Determinados: o que a ciência revela sobre quem você se torna antes mesmo de escolher

Amigos de Luz Luan Trindade
Jan 28, 2026Por Amigos de Luz Luan Trindade

Existe um desconforto silencioso quando alguém lê Determinados, de Robert Sapolsky. Não é aquele choque dramático, é mais como uma ficha que cai devagar. O livro questiona algo que quase todo mundo defende sem perceber, a ideia de que somos totalmente livres para escolher quem somos, como agimos e onde chegamos. Sapolsky não escreve para agradar. Ele escreve para mostrar, com base em neurociência, biologia e comportamento humano, que nossas decisões são muito mais condicionadas do que gostamos de admitir.

E isso muda tudo.

Silhueta de uma cabeça humana translúcida com cérebro visível, conexões neurais brilhantes e cenas da infância ao fundo, representando como memórias e biologia moldam o comportamento humano.

Você não começa do zero, nunca começou

Uma das ideias centrais de Determinados é simples e desconfortável, ninguém começa do mesmo ponto. Antes mesmo de você tomar uma decisão consciente, já existe uma soma gigantesca de fatores operando. Genética, ambiente familiar, experiências na infância, traumas, alimentação, estresse crônico, cultura, classe social, sono, hormônios e até o clima influenciam diretamente como seu cérebro reage ao mundo.

O livro mostra que aquilo que chamamos de escolha, muitas vezes, é o resultado final de processos que começaram muito antes do agora. Seu cérebro não improvisa. Ele responde com base no que foi moldado ao longo do tempo. Isso não significa que você é um robô. Significa que o jogo é mais complexo.

Neurociência aplicada ao comportamento humano

Sapolsky mergulha fundo na neurociência para explicar como decisões são tomadas em milissegundos, muito antes da consciência entrar em cena. Certas áreas do cérebro já “decidiram” enquanto você ainda acredita que está refletindo.

Cérebro em formato tridimensional com estradas, relógio, engrenagens, prédios e fotos antigas integrados, simbolizando a influência do tempo, ambiente e experiências na tomada de decisões.

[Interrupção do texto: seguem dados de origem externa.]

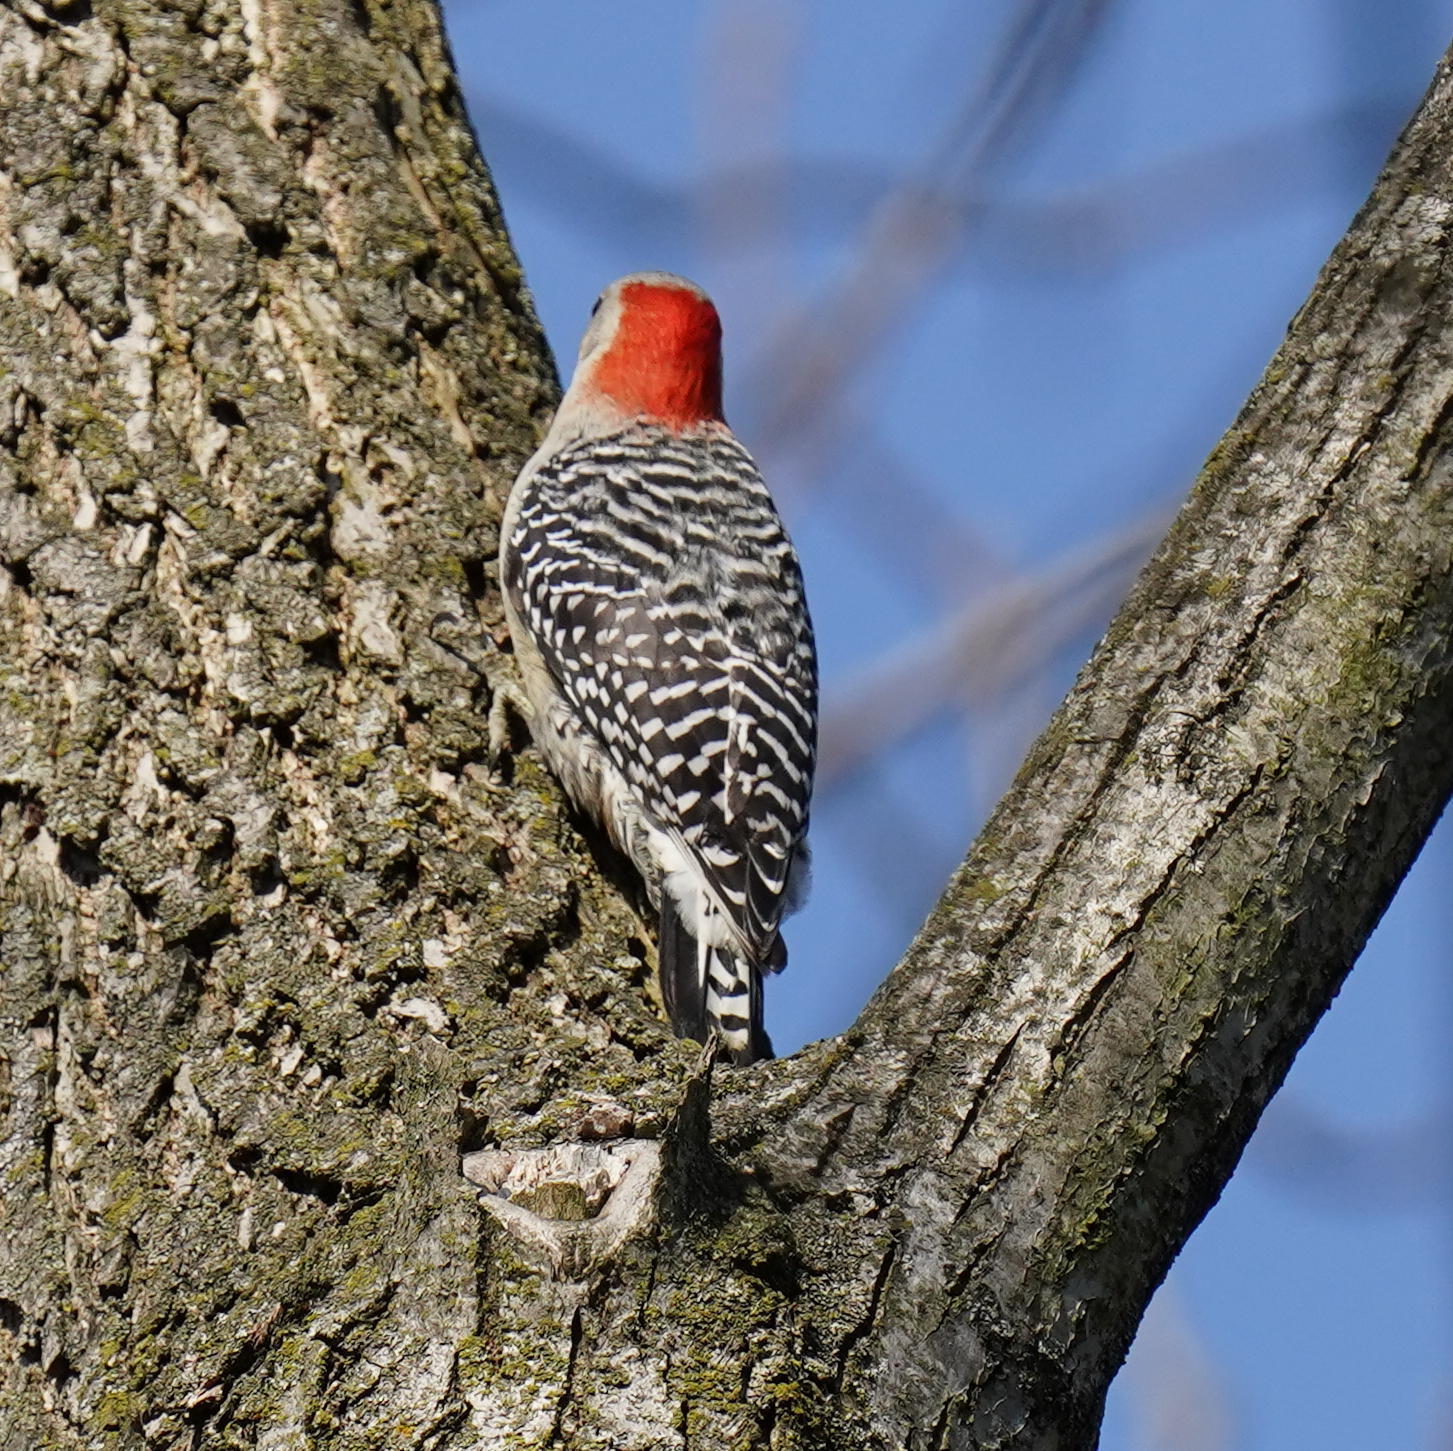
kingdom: Animalia
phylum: Chordata
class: Aves
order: Piciformes
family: Picidae
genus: Melanerpes
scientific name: Melanerpes carolinus
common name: Red-bellied woodpecker
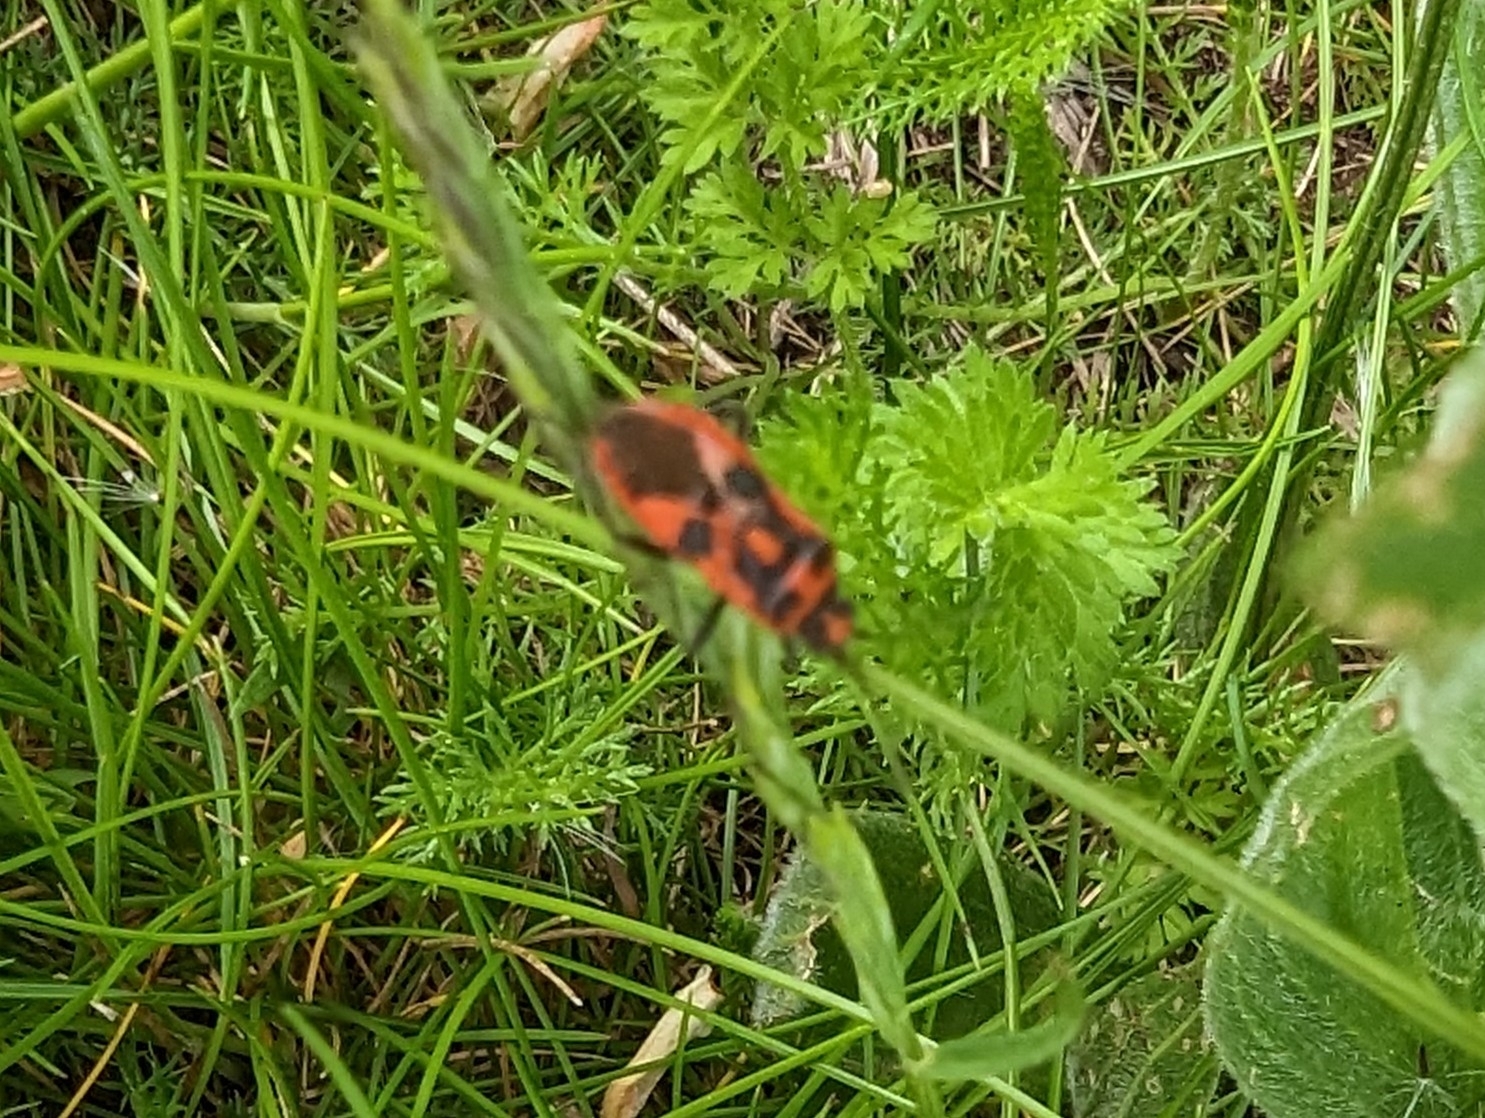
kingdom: Animalia
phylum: Arthropoda
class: Insecta
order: Hemiptera
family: Rhopalidae
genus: Corizus
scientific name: Corizus hyoscyami
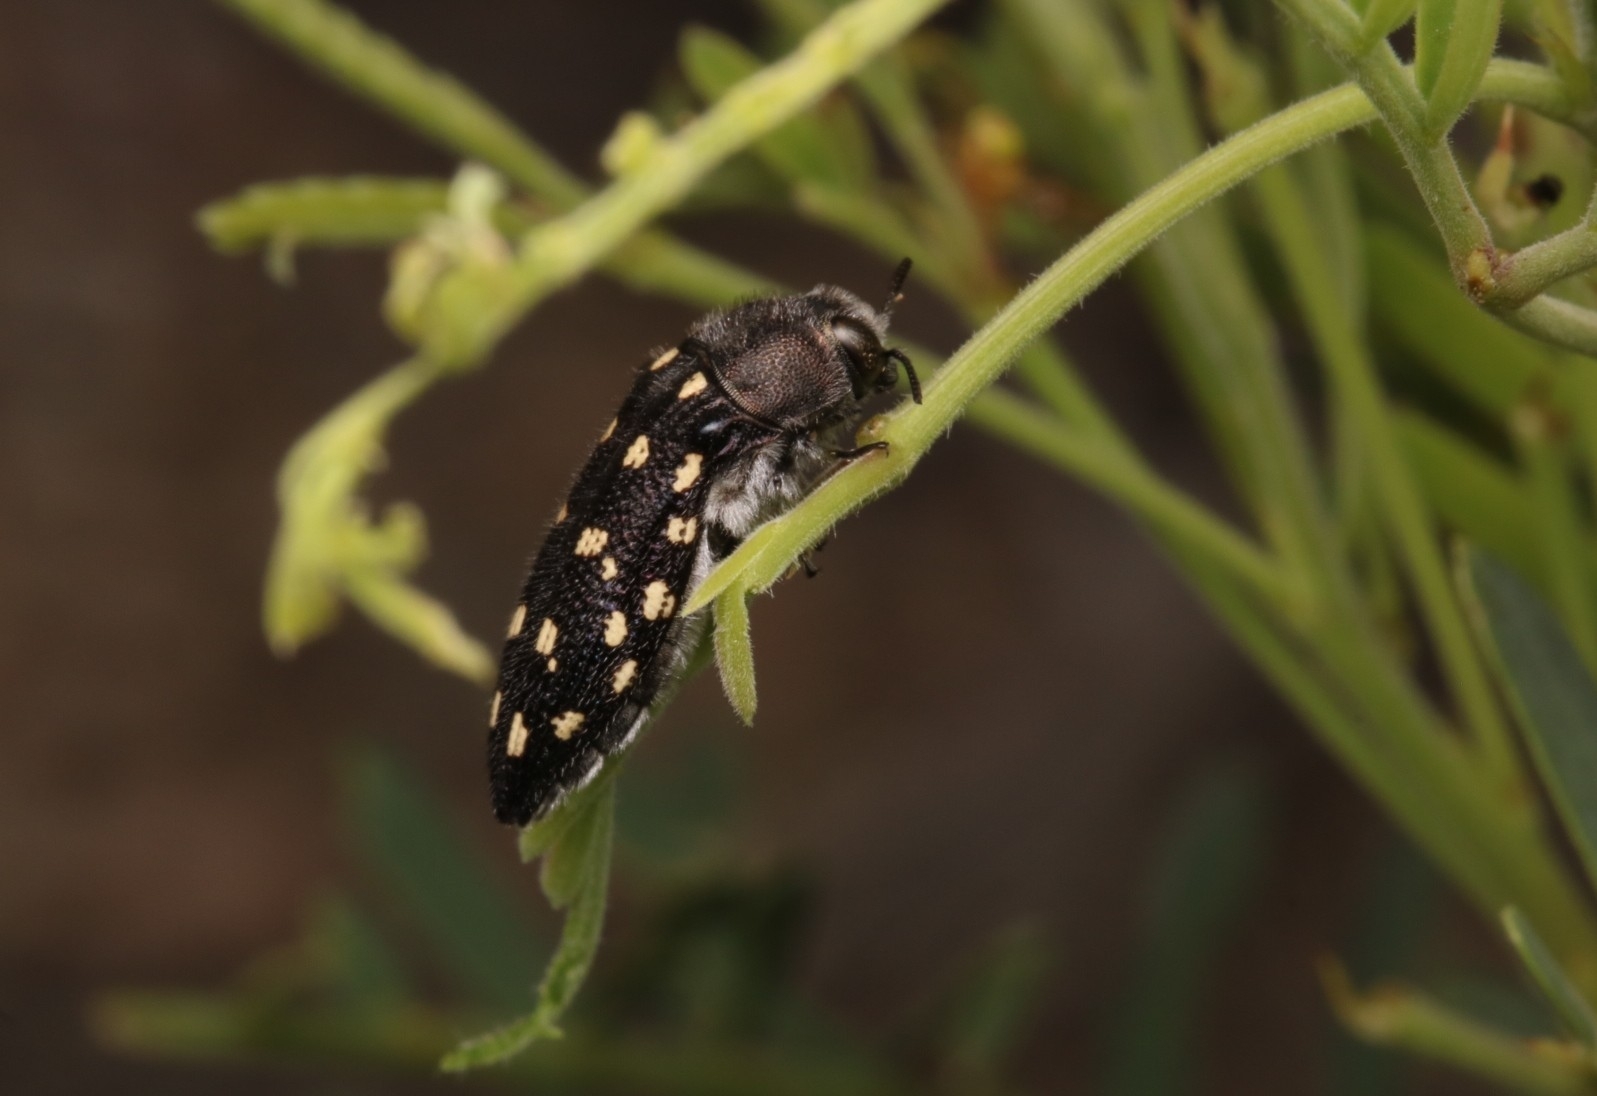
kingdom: Animalia
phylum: Arthropoda
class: Insecta
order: Coleoptera
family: Buprestidae
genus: Acmaeodera
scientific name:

Esse ponto conecta diretamente com algo que muita gente sente, mas não sabe explicar. Por que repetir padrões mesmo querendo mudar? Por que prometer algo a si mesmo e falhar dias depois? O livro mostra que não é falta de força interna, é condicionamento neural.

Seu cérebro busca eficiência, não transformação. Quando você entende isso, para de se culpar de forma inútil e começa a observar o sistema por trás do comportamento.

Culpa, julgamento e o peso invisível

Um dos impactos mais fortes de Determinados é na forma como enxergamos culpa e mérito. Se o comportamento humano é resultado de camadas e mais camadas de fatores anteriores, até que ponto faz sentido julgar alguém isolando apenas a ação final?

O livro não passa pano para atitudes destrutivas, mas convida a olhar para a raiz. Isso muda relações, muda a forma como você se cobra e como cobra os outros. A rigidez dá lugar à compreensão estratégica. E aqui entra um ponto chave para quem busca crescimento pessoal, entender não te paralisa, te posiciona melhor.

Se não existe livre-arbítrio total, o que sobra para você

Essa é a pergunta que mais surge depois da leitura:

Se somos tão condicionados, então nada pode ser feito?

O livro deixa claro que entender os determinantes do comportamento não é desistir da mudança. É justamente o contrário. Quando você entende o que molda suas reações, começa a atuar no nível certo. Ambiente, rotina, estímulos, relações, alimentação, descanso e repetição passam a ser ferramentas, não detalhes.

Pessoa em pé dentro de um espaço minimalista interagindo com engrenagens e diagramas luminosos no ar, representando consciência, entendimento do próprio sistema mental e possibilidade de ajuste interno.

Você não muda pela força, muda pelo ajuste do sistema. Esse ponto conversa diretamente com neuroplasticidade, quanto mais você repete um comportamento em um ambiente favorável, mais ele se consolida. A transformação deixa de ser um discurso bonito e vira engenharia emocional.

O que Determinados ensina, na prática

Ler Determinados não te torna passivo. Te torna mais inteligente emocionalmente. Você passa a parar de lutar contra sintomas e começa a mexer na estrutura. Em vez de se perguntar “por que eu sou assim?”, a pergunta vira “o que está sustentando isso em mim?”.

Essa mudança de olhar reduz autossabotagem, aumenta empatia e cria espaço para escolhas mais conscientes, mesmo dentro dos condicionamentos. No fim, o livro não tira sua responsabilidade. Ele redefine onde ela começa. Talvez você não escolha tudo o que sente ou pensa. Mas pode escolher aprender como funciona. E isso já muda o jogo inteiro.